**Problems to work on**
A. List every real-life issue that the review of After the Fire says the play tackles in the Fort MacMurray community.
B. Using the review of After the Fire, explain why the play is described as both powerfully dramatic and darkly comedic.
C. Continue the review of After the Fire from its last sentence.

**Given passage**
________

After the Fire, the latest offering from indigenous playwright Matthew MacKenzie, is a powerfully dramatic yet darkly comedic take on the aftermath of Canada’s costliest natural disaster, the wildfires that tore through Fort MacMurray, Alberta in May 2016. Presented by MacKenzie’s own Punctuate! Theatre and the Alberta Aboriginal Performing Arts in association with Native Earth Performing Arts and The Theatre Centre, After the Fire tackles a myriad of real life issues facing the community of Fort MacMurray, including job loss, debt, divorce, addiction, and crime, yet it is still peppered with moments of laughter and several mentions of “truck nuts”, as well as the odd hockey anecdote.

________

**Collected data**
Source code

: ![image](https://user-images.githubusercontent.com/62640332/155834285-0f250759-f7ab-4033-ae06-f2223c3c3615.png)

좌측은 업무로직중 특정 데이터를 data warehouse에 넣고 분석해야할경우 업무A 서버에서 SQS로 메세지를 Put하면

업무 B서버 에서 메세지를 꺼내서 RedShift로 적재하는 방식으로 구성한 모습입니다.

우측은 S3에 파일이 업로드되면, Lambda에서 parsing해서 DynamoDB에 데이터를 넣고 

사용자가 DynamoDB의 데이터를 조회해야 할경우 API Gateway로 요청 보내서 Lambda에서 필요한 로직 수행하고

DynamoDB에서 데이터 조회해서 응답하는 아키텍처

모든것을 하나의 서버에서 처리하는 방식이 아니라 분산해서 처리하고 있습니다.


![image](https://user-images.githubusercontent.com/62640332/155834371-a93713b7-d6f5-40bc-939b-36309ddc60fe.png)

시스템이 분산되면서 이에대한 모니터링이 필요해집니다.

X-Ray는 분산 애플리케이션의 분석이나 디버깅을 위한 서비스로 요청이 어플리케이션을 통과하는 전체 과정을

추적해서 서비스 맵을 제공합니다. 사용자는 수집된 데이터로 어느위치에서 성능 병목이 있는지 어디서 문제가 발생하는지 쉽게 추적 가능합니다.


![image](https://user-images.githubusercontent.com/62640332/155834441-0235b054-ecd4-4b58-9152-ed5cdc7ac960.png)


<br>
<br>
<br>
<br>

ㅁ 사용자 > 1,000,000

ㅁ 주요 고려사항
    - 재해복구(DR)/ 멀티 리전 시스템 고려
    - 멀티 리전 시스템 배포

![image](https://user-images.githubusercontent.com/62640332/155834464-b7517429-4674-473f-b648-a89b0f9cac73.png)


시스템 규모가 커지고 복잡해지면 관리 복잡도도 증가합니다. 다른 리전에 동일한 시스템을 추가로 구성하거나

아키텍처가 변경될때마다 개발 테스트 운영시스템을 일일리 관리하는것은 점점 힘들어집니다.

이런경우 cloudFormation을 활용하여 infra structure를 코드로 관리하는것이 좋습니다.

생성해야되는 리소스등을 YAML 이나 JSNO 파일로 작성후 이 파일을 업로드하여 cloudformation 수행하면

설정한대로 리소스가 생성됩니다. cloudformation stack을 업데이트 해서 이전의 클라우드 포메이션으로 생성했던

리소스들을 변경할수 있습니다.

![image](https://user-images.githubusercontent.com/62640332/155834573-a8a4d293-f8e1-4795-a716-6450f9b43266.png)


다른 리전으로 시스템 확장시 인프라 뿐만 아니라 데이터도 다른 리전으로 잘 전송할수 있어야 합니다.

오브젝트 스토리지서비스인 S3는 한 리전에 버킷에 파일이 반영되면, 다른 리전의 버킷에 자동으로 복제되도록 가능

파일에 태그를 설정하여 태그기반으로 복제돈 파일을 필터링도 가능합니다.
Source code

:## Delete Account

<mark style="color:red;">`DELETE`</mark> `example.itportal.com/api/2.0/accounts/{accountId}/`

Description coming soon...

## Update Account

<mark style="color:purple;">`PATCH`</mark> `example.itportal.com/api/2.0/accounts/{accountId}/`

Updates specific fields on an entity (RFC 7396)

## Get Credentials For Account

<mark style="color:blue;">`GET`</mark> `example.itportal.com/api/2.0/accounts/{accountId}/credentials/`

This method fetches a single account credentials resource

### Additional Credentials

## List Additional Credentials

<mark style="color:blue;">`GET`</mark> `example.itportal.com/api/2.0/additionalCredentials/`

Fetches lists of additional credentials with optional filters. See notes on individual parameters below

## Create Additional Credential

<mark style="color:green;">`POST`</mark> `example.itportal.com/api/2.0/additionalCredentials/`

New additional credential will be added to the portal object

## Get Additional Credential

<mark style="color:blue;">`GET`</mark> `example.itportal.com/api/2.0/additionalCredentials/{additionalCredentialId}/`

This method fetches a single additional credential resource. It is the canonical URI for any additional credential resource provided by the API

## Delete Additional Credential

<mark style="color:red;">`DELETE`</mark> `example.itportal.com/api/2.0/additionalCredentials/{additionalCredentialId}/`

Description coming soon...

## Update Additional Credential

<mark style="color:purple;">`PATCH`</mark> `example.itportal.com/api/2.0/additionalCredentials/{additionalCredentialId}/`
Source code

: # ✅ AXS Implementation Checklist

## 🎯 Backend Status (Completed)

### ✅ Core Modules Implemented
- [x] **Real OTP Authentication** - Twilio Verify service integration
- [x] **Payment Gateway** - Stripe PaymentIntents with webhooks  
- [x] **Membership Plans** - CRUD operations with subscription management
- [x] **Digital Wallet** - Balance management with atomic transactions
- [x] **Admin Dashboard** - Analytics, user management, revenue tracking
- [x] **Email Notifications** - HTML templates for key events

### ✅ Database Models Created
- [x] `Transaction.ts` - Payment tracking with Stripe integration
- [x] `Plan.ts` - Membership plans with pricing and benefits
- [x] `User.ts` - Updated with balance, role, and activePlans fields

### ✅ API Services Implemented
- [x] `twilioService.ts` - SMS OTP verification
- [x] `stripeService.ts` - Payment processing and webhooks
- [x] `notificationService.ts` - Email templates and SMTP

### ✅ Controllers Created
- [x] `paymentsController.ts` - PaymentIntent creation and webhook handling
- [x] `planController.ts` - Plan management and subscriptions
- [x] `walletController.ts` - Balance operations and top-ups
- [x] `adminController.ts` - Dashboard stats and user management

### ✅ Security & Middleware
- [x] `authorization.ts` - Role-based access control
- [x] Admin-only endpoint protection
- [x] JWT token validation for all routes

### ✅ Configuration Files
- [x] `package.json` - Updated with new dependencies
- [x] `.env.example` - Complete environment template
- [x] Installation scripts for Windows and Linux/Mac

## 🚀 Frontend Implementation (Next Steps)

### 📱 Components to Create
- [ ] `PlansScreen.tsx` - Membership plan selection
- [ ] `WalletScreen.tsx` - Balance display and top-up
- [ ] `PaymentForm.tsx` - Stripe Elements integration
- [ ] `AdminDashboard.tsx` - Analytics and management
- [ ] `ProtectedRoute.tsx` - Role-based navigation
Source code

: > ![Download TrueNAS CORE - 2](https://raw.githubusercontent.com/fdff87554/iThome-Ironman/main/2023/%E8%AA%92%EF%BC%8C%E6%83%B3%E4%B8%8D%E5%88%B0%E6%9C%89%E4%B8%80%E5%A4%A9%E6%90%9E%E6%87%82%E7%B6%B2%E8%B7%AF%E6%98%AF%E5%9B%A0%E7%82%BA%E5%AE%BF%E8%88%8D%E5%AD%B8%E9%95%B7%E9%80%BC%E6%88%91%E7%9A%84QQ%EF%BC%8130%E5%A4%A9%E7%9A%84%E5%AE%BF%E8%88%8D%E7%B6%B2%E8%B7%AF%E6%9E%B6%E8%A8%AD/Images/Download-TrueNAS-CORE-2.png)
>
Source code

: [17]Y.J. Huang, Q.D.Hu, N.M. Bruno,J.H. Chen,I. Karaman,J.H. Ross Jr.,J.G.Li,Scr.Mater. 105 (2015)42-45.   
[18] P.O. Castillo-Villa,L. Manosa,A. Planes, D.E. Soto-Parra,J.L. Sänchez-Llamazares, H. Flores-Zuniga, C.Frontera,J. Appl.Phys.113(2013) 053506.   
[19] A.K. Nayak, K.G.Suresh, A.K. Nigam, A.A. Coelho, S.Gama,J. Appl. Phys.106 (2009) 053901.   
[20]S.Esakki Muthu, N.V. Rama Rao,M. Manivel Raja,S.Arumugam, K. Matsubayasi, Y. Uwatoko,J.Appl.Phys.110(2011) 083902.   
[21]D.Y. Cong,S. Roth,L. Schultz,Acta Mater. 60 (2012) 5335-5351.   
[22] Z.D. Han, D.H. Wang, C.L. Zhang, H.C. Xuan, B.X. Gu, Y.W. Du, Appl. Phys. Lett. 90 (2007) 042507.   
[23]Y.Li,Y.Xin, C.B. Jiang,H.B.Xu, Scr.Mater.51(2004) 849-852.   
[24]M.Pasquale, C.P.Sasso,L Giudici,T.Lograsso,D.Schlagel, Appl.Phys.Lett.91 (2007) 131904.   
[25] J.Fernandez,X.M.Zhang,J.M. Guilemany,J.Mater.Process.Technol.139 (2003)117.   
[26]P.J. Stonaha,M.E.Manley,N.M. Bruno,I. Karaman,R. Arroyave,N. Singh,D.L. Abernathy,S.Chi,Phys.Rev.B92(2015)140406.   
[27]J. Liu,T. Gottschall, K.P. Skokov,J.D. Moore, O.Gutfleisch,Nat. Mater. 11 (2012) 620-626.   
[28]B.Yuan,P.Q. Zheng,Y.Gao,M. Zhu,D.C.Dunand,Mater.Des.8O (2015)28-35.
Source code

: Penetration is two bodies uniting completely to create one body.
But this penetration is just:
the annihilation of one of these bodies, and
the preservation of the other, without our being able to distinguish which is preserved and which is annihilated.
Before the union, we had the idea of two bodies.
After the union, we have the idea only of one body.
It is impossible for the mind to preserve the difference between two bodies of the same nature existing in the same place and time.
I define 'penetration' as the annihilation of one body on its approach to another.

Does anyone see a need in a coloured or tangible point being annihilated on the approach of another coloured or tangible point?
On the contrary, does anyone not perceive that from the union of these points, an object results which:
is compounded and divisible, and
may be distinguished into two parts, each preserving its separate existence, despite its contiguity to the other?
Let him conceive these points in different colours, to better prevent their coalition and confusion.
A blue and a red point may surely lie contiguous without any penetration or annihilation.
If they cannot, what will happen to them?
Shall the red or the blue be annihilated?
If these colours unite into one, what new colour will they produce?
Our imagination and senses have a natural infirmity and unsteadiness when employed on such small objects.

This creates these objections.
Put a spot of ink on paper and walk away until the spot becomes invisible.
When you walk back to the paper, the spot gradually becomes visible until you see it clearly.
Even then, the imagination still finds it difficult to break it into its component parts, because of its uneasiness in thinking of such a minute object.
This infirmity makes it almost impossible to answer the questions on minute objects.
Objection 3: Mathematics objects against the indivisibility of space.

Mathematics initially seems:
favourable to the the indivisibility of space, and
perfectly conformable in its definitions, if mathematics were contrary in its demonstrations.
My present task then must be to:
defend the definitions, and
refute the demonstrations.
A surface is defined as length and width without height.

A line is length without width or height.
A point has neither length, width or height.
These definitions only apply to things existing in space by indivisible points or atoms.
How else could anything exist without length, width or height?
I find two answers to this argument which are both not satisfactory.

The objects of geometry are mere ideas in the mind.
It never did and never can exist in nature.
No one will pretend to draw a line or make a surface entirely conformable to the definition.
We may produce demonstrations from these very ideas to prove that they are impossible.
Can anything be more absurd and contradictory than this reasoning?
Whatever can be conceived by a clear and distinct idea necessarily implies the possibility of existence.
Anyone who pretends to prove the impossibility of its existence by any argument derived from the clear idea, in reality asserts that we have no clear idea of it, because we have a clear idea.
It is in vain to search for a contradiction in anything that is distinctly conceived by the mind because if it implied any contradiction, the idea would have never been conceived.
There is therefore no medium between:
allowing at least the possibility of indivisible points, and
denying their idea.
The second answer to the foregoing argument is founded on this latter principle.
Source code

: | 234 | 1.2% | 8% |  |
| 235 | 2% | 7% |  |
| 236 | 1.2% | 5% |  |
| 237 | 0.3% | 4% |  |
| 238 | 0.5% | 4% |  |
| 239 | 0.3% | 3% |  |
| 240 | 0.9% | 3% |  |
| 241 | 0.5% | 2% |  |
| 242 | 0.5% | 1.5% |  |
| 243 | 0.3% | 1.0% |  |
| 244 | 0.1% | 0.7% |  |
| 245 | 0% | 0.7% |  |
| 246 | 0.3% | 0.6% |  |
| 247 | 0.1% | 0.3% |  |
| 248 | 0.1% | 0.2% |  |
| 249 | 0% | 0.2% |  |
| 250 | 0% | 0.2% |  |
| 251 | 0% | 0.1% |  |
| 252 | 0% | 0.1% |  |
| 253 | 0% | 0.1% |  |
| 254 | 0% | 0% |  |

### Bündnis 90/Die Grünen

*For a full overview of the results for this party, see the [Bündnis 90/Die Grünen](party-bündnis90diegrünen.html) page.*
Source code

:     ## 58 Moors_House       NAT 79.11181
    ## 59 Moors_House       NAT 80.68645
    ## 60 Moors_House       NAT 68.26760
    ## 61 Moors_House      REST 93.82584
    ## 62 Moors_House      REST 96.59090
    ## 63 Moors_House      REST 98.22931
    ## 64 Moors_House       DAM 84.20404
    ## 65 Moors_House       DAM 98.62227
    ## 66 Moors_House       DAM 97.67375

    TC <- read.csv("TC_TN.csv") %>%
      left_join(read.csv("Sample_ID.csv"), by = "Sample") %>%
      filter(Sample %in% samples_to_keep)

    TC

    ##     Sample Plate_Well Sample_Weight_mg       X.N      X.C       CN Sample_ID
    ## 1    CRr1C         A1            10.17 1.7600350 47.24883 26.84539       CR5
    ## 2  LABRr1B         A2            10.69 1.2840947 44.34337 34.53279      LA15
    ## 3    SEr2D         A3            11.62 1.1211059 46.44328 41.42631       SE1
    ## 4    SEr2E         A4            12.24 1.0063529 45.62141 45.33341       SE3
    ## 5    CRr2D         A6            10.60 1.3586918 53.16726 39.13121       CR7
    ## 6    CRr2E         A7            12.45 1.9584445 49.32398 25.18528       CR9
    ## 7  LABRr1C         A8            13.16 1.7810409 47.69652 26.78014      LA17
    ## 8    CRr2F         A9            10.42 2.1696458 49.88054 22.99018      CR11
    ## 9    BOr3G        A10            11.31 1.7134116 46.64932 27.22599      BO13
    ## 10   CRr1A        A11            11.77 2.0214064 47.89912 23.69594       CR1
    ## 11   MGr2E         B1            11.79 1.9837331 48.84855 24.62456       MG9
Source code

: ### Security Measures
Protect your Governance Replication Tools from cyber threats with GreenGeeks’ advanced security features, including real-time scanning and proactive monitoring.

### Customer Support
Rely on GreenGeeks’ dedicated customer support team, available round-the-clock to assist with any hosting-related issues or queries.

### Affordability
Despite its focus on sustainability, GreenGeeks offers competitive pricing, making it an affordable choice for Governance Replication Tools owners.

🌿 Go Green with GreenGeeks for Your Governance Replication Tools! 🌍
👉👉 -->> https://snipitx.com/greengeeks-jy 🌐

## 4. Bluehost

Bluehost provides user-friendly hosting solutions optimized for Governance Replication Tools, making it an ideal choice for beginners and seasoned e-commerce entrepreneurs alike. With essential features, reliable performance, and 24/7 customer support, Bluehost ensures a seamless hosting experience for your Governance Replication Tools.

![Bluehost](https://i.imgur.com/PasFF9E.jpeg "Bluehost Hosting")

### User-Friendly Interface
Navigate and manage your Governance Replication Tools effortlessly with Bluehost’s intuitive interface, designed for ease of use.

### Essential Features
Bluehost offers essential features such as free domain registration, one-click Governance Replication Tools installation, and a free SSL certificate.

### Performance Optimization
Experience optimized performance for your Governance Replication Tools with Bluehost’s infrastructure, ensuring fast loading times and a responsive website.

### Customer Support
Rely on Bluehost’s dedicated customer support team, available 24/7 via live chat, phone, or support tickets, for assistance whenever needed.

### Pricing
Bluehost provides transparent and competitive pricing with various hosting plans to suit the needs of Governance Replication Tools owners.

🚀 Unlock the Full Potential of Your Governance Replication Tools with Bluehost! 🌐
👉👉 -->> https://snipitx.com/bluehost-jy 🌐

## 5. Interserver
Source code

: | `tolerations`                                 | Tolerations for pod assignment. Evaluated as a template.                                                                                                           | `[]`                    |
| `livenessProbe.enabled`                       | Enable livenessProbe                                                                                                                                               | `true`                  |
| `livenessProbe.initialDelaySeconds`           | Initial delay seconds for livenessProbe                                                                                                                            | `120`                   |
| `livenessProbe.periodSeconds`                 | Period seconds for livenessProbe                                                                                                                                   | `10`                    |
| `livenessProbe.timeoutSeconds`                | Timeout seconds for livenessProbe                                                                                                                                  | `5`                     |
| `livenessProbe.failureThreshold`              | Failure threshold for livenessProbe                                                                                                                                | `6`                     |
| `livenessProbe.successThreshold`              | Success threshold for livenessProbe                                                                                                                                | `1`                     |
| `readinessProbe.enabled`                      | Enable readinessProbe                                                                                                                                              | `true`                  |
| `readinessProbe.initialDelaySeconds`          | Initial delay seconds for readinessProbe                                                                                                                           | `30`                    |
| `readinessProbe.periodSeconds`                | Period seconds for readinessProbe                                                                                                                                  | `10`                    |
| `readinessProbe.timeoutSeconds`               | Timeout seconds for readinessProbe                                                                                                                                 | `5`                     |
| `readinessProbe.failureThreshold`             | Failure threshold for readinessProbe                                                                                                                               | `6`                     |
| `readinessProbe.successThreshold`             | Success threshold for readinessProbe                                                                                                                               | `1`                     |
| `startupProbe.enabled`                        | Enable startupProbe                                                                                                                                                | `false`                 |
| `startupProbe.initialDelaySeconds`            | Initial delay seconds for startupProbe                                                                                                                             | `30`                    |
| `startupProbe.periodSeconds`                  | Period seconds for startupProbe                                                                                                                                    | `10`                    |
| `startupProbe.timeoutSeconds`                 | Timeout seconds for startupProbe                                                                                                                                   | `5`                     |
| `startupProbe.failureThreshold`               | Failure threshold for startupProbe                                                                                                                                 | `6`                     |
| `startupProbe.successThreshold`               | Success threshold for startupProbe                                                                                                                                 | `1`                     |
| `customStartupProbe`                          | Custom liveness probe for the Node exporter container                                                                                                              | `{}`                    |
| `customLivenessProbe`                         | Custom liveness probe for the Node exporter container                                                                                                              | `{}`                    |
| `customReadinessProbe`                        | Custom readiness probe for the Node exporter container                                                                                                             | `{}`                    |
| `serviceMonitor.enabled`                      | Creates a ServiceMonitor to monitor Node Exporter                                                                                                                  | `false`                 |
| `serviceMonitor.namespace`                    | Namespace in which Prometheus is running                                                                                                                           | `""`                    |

________

**Answers to the exercise**
A. Job loss, debt, divorce, addiction, and crime.

B. The play deals with serious real-life issues that followed the May 2016 wildfires in Fort MacMurray, such as job loss, debt, divorce, addiction, and crime. Yet it is still peppered with moments of laughter, several mentions of "truck nuts," and the odd hockey anecdote.

C.
Characters Barry and Ty are both indigenous Canadians, Barry having Cree roots and Ty, Métis. Both men face personal conflict, one man struggles to reconcile his spiritual connection with the land, flora, and fauna, with his knowledge of the ecological destruction caused by resource extraction in Northern Alberta’s oilsands; destruction that he contributes to and profits from through his employment. The other, wrestles with the repercussions of losing his job due to the downturn in the price of crude oil. The relationship between Barry and Ty, portrayed with brutal honesty by Sheldon Elter and Jesse Gervais respectively, underlines how industry has the power to divide indigenous people and communities as truths are revealed and the plot unfolds. While one turns inward, brooding and silent, the other lashes outward, attacking those he feels have wronged him, those who are to blame for his hurt. Anyone but himself.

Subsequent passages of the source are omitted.